Banks under fire in US Congress, Dodd targets fees

October 19, 2009

Senate Banking Committee Chairman Sen. Chris Dodd listens to testimony at the Senate Banking Committee on Capitol Hill in Washington, July 23, 2009.      REUTERS/Larry Downing (UNITED STATES POLITICS BUSINESS) By Kevin Drawbaugh
WASHINGTON, Oct 19 (Reuters) – Banks could not charge overdraft fees on cash-machine and debit-card transactions unless customers have opted in to an overdraft protection program, under a bill introduced in the U.S. Senate on Monday.

Adding to Congress’ fast-growing list of proposed new rules for banks, Democratic Senator Christopher Dodd offered the overdraft bill, with three other senior lawmakers, targeting controversial fees some banks are already backing away from.
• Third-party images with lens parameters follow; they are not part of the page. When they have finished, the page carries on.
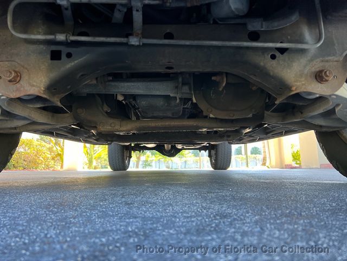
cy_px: 130
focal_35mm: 26
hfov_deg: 67.3
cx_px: 174
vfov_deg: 53.1
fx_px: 261
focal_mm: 5.7
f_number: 1.5
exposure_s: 1/121
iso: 125
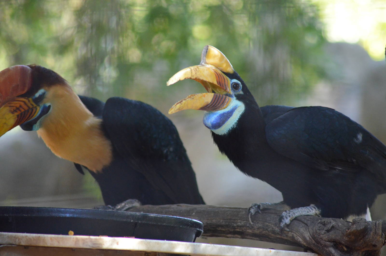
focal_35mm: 375
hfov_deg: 5.5
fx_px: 4013
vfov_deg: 3.7
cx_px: 193
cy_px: 128
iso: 3200
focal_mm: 250
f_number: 5
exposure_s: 1/320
“Consumers are being hit with hundreds of dollars in penalties for overdrawing on their account by just a few dollars. Banks should not be trying to bolster their profits at the expense of their customers,” said Dodd in a statement.
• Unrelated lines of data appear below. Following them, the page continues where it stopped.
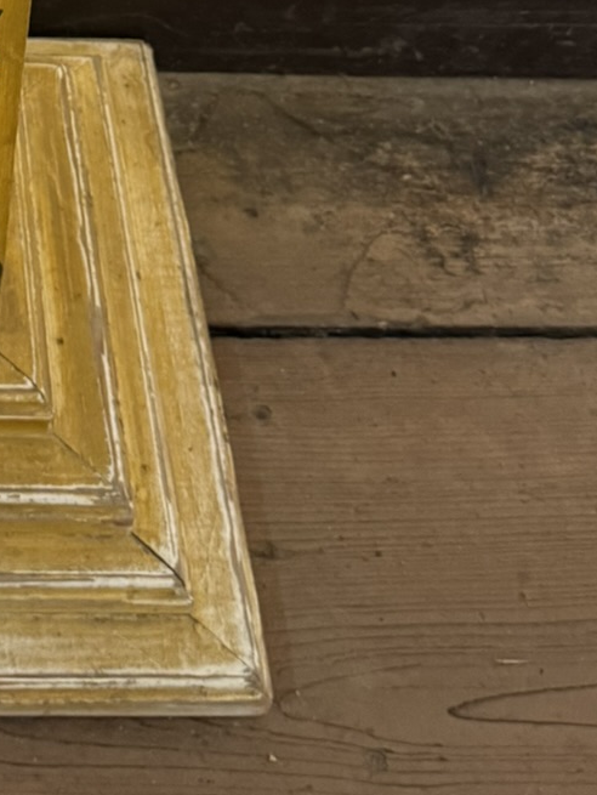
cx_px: -171
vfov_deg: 23.2
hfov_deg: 18.4
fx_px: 1723
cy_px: -226
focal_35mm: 75
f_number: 1.78
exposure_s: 1/60
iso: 320
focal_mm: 6.76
Democratic Rep. Carolyn Maloney has introduced a bill to rein in overdraft fees in the House of Representatives.

Major banks that have recently announced voluntary caps or other curbs on overdraft fees include Bank of America Corp, JPMorgan Chase and Wells Fargo & Co.

Dodd’s bill would require that customers “opt in” to overdraft coverage programs on cash machine and debit card transactions, while limiting banks to charging a maximum of one overdraft fee per month, and no more than six fees per year.
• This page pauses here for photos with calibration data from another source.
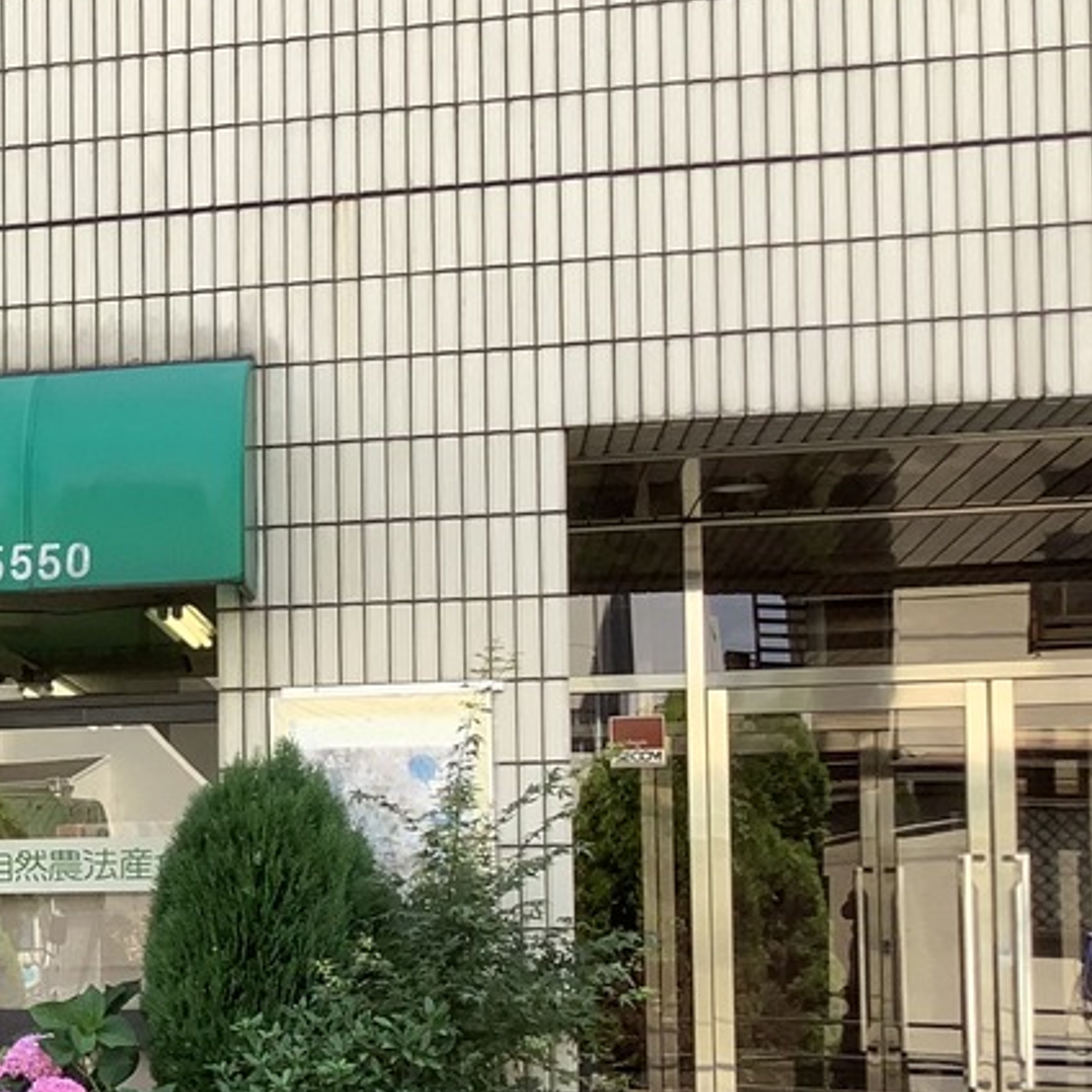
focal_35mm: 81
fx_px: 2891
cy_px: 850
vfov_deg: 21.2
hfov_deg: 19.1
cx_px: -488
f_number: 2.4
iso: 25
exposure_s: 1/238
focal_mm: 3.3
Regions Financial Corp, BB&T Corp and U.S. Bancorp also have recently reined in the fees.

Joining Dodd in introducing the bill were three other Democratic senators: Jack Reed, Sherrod Brown and Charles Schumer. All are senior banking committee members.

A Federal Deposit Insurance Corp study in 2008 found that banks in recent years started hitting customers with more and higher overdraft fees, ranging from $10 to $38 per incident.

About 75 percent of banks in the FDIC study enrolled customers automatically in overdraft programs, while allowing them to opt out if they were aware of it and wanted to.

The Senate bill “will give consumers more choices and prohibit banks from levying excessive, hidden fees on individuals and families who are struggling to keep their homes and jobs,” Reed said in a statement.

The bill would bar banks from punishing those who reject overdraft coverage by, for instance, denying them favorable terms on other services. Further, it would “require fee amounts be proportional to the cost of processing the overdraft.”

In addition, banks could not manipulate the order in which they process transactions to gain extra fees, while customers would have to be notified when they overdraw at a cash machine or teller and be allowed to cancel the transaction.

Congress is debating a wide range of new rules for banks following the worst financial crisis in generations. President Barack Obama has proposed many of the changes as part of a program to tighten bank and capital market oversight.

The House Financial Services Committee on Tuesday will meet to work on a bill that would create a U.S. Consumer Financial Protection Agency, which supporters say is needed to police issues like overdraft fees, mortgages and credit cards.

Opponents of the proposed CFPA, including a host of banking industry lobbyists working Capitol Hill, have attacked it as an unneeded and costly new layer of government bureaucracy.

Analysts say the proposed agency, along with other parts of the administration’s wide-ranging financial regulation reform program, would threaten banks’ profits.

The CFPA bill, as drafted, could expose banks to
increased state regulation. Large banks’ income from over-the-counter derivatives market operations is also threatened by legislation approved last week by the committee. Debate resumes this week.

“The same special interests that brought down the economy are now trying to bring down the CFPA,” said Susan Weinstock, director of financial reform for the Consumer Federation of America, a consumer rights advocacy group.

“Americans have paid enough for the abuses of big banks. Taxpayer dollars bailed them out because of their recklessness, but consumers still have to pay when they are hit with outrageous overdraft fees,” Weinstock said.